Smallholder agriculture in Malawi, Niger, Burkina Faso and Zambia has benefited from the doubling and tripling of maize yields, thanks to a unique acacia known as the “fertilizer tree”, the evidence of which has been presented at a conference in Hague.

And with these findings, agroforestry experts at the conference want decision-makers in Africa to use these findings by spreading them to parts of Africa that are most affected by food shortages and climate change and also find new ways by which the lives of smallholder farmers can be made easier by solving their most pressing problems.

According to Dr. Dennis Darity, Director-General of the World Agroforestry Centre, the integration of these fertilizer trees might be an affordable and easily accessible answer to the production shortages that are currently plaguing Africa’s farms.

He also mentioned that if the target of doubling Africa’s food production capability was to be reached by 2050, then an unconventional approach (such as ‘evergreen agriculture’) will have to be taken up as the continent’s soil has depleted along with farmers having to cope with a changing climate as well.

Evergreen agriculture has been able to provide crop yields in the aforementioned countries due to the fact that these trees are able to trap nitrogen from the air while being able to replenish the soil by transferring nitrogen through its roots and leaf litter. Not only do these trees add nutrients to the soils but they increase food crop yields and the production of timber, fuel and fodder.

Faidherbia albida is one such example which not only provides cover for several crops to grow but does not compete for food, light or soil during the crop-growing period as it remains dormant during that period.

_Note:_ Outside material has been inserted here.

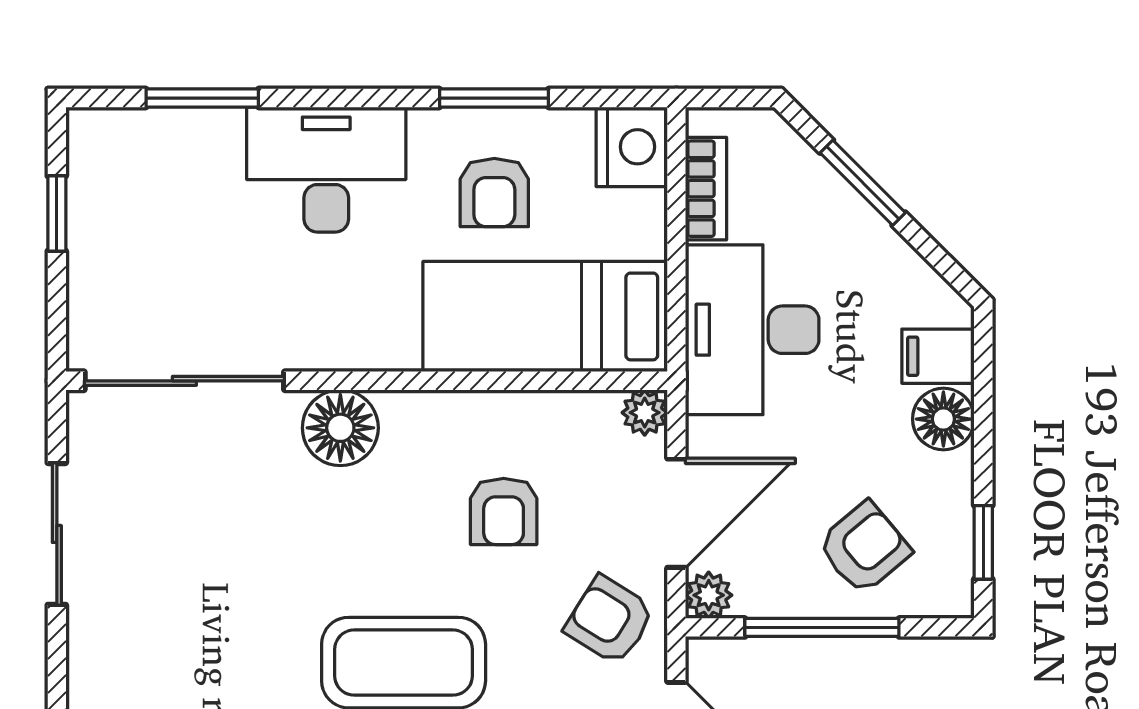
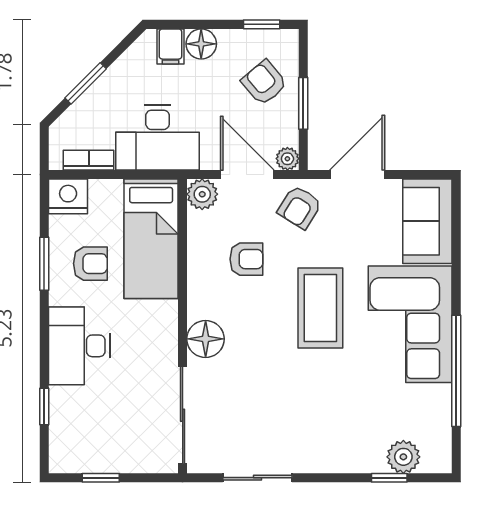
window: (202, 98) -> (44, 407), width x0.67
plant: (645, 413) -> (202, 194), width x1.38, depth x1.38
window: (822, 627) -> (303, 103), width x0.69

In addition, the leaves and pods of the tree serve as animal fodder, and continue to provide these benefits for almost 70 to 100 years.

And what is remarkable is that farmers in Malawi have increased their crop yields by almost 280 percent using evergreen agriculture, this being a sign of the times ahead, which will use this environmentally-sound farming technology that will be developed further to cater to a wider range of smallholder farming systems in diverse agricultural environments in order to increase crop yields substantially.